Source records:
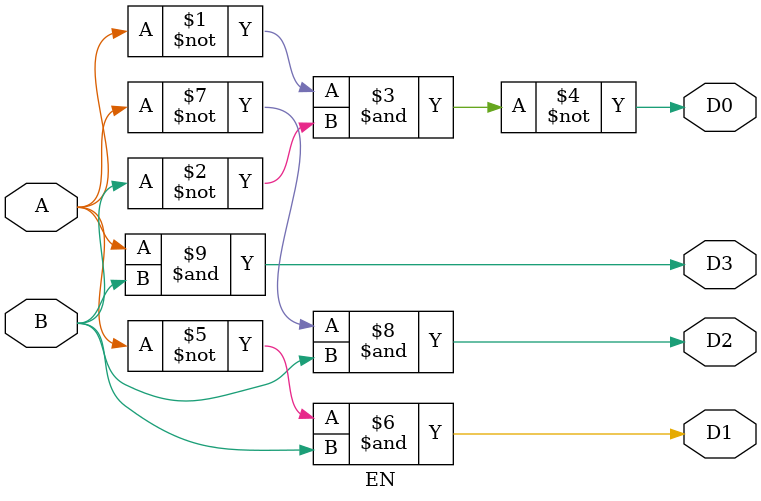
<source format=v>
module EN_FULL(A,B,Sum,Cout);
input A,B;
output Sum,Cout;
wire w0,w1,w2,w3;
assign Sum = w1|w2;
assign Cout = w3;
EN g1 (A,B,w0,w1,w2,w3);

endmodule





module EN (A,B,D0,D1,D2,D3);
input A,B;
output D0,D1,D2,D3;
assign D0 = ~(~A&~B);
assign D1 = ~A&B;
assign D2 = ~A&B;
assign D3 = A&B;
endmodule

</source>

To do: Set the listing down exactly, without its pictures.

Final answer:
<source format=v>
module EN_FULL(A,B,Sum,Cout);
input A,B;
output Sum,Cout;
wire w0,w1,w2,w3;
assign Sum = w1|w2;
assign Cout = w3;
EN g1 (A,B,w0,w1,w2,w3);

endmodule





module EN (A,B,D0,D1,D2,D3);
input A,B;
output D0,D1,D2,D3;
assign D0 = ~(~A&~B);
assign D1 = ~A&B;
assign D2 = ~A&B;
assign D3 = A&B;
endmodule

</source>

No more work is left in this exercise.